Platinum Metals Rev., 1961, 5, (1), 12
Cathodic Protection of Water Heaters
Use Of Platinum-Protected Titanium Anodes
The short life, due to corrosion, of galvanised iron domestic water tanks has led to the development of glass-lined water heaters in the United States. Less serious tank corrosion caused by small holes in the glass linings may be controlled by the use of a cathodic protection system requiring a small impressed current. The design of such a system is discussed in a recent paper by H. C. Fischer of the Thermo-Craft Corporation, New York (Corrosion, 1960, 16, (9), 9-17).
It has been found that the bare area of a single-coated, glass-lined tank may be protected adequately by a current of 5 milli-amperes even in waters of high resistance. The presence in the system of copper ions derived from copper plumbing gives rise to local cell corrosion which renders magnesium and zinc anodes unsuitable. However, at the low current densities required, non-sacrificial anodes of bare titanium or titanium wound with platinum-clad tantalum ribbon have proved both effective and economic. One anode described consists of a 30-inch titanium wire, 0.051 inch in diameter, around which is wrapped a 0.002 by 0.008 by 36-inch platinum-clad tantalum ribbon. Field trials are being conducted using platinum-plated titanium wire anodes which have proved satisfactory in preliminary tests.

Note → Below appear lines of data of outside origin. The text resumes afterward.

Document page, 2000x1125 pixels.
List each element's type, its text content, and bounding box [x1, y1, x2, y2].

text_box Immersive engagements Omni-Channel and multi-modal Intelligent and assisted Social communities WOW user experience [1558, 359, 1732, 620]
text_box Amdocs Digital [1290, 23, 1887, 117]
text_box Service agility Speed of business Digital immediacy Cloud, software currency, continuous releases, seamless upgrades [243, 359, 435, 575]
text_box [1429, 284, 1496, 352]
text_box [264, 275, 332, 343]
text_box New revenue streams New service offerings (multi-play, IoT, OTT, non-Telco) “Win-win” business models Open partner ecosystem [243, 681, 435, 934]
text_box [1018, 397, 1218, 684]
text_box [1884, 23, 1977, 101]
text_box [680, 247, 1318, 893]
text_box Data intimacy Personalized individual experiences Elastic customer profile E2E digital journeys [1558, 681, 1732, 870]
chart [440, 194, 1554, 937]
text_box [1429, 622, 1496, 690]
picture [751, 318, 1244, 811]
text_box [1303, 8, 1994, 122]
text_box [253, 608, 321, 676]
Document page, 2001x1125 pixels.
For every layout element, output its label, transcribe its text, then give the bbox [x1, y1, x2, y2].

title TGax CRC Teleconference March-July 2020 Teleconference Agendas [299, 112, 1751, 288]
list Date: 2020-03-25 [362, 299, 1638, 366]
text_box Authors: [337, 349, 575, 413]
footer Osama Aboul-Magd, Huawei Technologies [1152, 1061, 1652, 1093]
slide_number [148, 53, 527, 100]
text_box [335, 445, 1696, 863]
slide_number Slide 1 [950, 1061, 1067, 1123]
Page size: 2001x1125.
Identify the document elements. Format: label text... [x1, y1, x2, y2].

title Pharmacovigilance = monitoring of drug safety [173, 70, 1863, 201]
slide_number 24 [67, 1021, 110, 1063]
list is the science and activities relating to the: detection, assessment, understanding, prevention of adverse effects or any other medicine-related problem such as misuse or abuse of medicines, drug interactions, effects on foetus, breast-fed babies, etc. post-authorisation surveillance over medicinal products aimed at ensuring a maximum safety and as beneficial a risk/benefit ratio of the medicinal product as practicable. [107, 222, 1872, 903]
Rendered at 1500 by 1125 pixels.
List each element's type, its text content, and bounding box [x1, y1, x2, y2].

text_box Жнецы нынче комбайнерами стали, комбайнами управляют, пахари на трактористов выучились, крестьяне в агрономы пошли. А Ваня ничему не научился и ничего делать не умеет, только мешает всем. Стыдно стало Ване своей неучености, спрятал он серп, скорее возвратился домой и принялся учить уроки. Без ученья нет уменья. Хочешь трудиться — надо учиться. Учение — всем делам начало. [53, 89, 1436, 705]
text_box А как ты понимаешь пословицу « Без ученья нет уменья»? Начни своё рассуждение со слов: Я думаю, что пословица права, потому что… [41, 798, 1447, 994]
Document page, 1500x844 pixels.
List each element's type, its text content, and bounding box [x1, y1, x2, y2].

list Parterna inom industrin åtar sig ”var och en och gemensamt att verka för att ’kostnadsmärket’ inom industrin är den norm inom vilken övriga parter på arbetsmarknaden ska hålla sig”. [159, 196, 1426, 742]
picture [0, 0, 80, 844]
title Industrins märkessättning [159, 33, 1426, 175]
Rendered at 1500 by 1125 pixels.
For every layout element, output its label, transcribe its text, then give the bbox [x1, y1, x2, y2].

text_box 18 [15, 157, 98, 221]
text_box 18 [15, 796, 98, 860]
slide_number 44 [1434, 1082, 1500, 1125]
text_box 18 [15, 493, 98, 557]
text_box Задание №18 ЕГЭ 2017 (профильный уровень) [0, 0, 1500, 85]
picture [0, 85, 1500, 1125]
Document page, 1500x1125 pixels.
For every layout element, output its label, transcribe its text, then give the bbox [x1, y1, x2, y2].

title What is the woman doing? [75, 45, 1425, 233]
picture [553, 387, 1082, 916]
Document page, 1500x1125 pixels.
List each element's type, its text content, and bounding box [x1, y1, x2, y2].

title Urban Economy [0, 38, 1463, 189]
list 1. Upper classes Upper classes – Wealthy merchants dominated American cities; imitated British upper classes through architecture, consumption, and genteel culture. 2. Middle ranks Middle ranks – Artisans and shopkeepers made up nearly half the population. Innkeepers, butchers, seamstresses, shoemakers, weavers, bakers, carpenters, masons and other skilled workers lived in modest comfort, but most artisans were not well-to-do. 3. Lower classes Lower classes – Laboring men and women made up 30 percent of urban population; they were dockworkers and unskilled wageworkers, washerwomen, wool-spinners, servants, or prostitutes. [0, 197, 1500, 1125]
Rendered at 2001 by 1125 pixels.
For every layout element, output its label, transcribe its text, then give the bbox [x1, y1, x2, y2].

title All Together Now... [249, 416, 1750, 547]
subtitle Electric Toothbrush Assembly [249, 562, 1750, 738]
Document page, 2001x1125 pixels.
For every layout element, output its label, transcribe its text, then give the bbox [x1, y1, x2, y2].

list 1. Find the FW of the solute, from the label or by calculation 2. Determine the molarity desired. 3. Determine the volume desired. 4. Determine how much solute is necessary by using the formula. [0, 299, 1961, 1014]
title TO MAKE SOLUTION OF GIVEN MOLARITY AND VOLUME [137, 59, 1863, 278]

Cathodic protection has been found effective for glass-lined domestic water tanks heated either electrically or by gas. Power for the impressed current system for gas water heaters is supplied by a thermoelectric generator. In this case, in order to keep the anode voltage as low as possible, only platinum-plated titanium or the platinum-tantalum-titanium anodes may be used.